__To be done__.
Set out every line of the items below as a Markdown table with two columns, Row and Line. Number the rows and leave out any blank lines.

__Supplied data__.
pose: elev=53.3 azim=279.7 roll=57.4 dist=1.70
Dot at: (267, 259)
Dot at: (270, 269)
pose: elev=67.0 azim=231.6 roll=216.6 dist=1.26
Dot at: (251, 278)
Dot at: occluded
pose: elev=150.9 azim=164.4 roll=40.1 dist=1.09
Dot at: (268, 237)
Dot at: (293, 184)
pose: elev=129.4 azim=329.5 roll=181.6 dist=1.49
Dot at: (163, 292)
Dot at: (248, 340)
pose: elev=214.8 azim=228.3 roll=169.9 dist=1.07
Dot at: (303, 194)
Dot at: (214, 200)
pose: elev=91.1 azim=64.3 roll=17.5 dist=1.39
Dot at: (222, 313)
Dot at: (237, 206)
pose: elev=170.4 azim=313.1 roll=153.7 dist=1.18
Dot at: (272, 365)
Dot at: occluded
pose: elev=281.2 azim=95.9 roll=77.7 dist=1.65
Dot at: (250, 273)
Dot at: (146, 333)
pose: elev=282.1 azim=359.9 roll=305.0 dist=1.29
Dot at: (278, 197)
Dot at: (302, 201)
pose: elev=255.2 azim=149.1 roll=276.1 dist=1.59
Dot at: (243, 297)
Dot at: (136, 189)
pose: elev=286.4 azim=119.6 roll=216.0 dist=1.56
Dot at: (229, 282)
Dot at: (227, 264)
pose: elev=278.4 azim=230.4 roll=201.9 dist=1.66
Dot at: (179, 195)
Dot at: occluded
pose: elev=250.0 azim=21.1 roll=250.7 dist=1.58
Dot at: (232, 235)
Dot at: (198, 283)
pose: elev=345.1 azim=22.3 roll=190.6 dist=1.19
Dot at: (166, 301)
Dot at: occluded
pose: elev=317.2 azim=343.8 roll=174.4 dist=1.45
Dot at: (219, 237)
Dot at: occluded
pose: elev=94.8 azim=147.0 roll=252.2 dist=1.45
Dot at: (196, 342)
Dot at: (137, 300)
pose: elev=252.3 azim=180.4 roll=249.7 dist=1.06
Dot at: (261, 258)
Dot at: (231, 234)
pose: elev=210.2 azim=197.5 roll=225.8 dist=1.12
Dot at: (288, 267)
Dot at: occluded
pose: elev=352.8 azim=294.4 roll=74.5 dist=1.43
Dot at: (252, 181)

__Written solution__.
| Row | Line |
|---|---|
| 1 | pose: elev=53.3 azim=279.7 roll=57.4 dist=1.70 |
| 2 | Dot at: (267, 259) |
| 3 | Dot at: (270, 269) |
| 4 | pose: elev=67.0 azim=231.6 roll=216.6 dist=1.26 |
| 5 | Dot at: (251, 278) |
| 6 | Dot at: occluded |
| 7 | pose: elev=150.9 azim=164.4 roll=40.1 dist=1.09 |
| 8 | Dot at: (268, 237) |
| 9 | Dot at: (293, 184) |
| 10 | pose: elev=129.4 azim=329.5 roll=181.6 dist=1.49 |
| 11 | Dot at: (163, 292) |
| 12 | Dot at: (248, 340) |
| 13 | pose: elev=214.8 azim=228.3 roll=169.9 dist=1.07 |
| 14 | Dot at: (303, 194) |
| 15 | Dot at: (214, 200) |
| 16 | pose: elev=91.1 azim=64.3 roll=17.5 dist=1.39 |
| 17 | Dot at: (222, 313) |
| 18 | Dot at: (237, 206) |
| 19 | pose: elev=170.4 azim=313.1 roll=153.7 dist=1.18 |
| 20 | Dot at: (272, 365) |
| 21 | Dot at: occluded |
| 22 | pose: elev=281.2 azim=95.9 roll=77.7 dist=1.65 |
| 23 | Dot at: (250, 273) |
| 24 | Dot at: (146, 333) |
| 25 | pose: elev=282.1 azim=359.9 roll=305.0 dist=1.29 |
| 26 | Dot at: (278, 197) |
| 27 | Dot at: (302, 201) |
| 28 | pose: elev=255.2 azim=149.1 roll=276.1 dist=1.59 |
| 29 | Dot at: (243, 297) |
| 30 | Dot at: (136, 189) |
| 31 | pose: elev=286.4 azim=119.6 roll=216.0 dist=1.56 |
| 32 | Dot at: (229, 282) |
| 33 | Dot at: (227, 264) |
| 34 | pose: elev=278.4 azim=230.4 roll=201.9 dist=1.66 |
| 35 | Dot at: (179, 195) |
| 36 | Dot at: occluded |
| 37 | pose: elev=250.0 azim=21.1 roll=250.7 dist=1.58 |
| 38 | Dot at: (232, 235) |
| 39 | Dot at: (198, 283) |
| 40 | pose: elev=345.1 azim=22.3 roll=190.6 dist=1.19 |
| 41 | Dot at: (166, 301) |
| 42 | Dot at: occluded |
| 43 | pose: elev=317.2 azim=343.8 roll=174.4 dist=1.45 |
| 44 | Dot at: (219, 237) |
| 45 | Dot at: occluded |
| 46 | pose: elev=94.8 azim=147.0 roll=252.2 dist=1.45 |
| 47 | Dot at: (196, 342) |
| 48 | Dot at: (137, 300) |
| 49 | pose: elev=252.3 azim=180.4 roll=249.7 dist=1.06 |
| 50 | Dot at: (261, 258) |
| 51 | Dot at: (231, 234) |
| 52 | pose: elev=210.2 azim=197.5 roll=225.8 dist=1.12 |
| 53 | Dot at: (288, 267) |
| 54 | Dot at: occluded |
| 55 | pose: elev=352.8 azim=294.4 roll=74.5 dist=1.43 |
| 56 | Dot at: (252, 181) |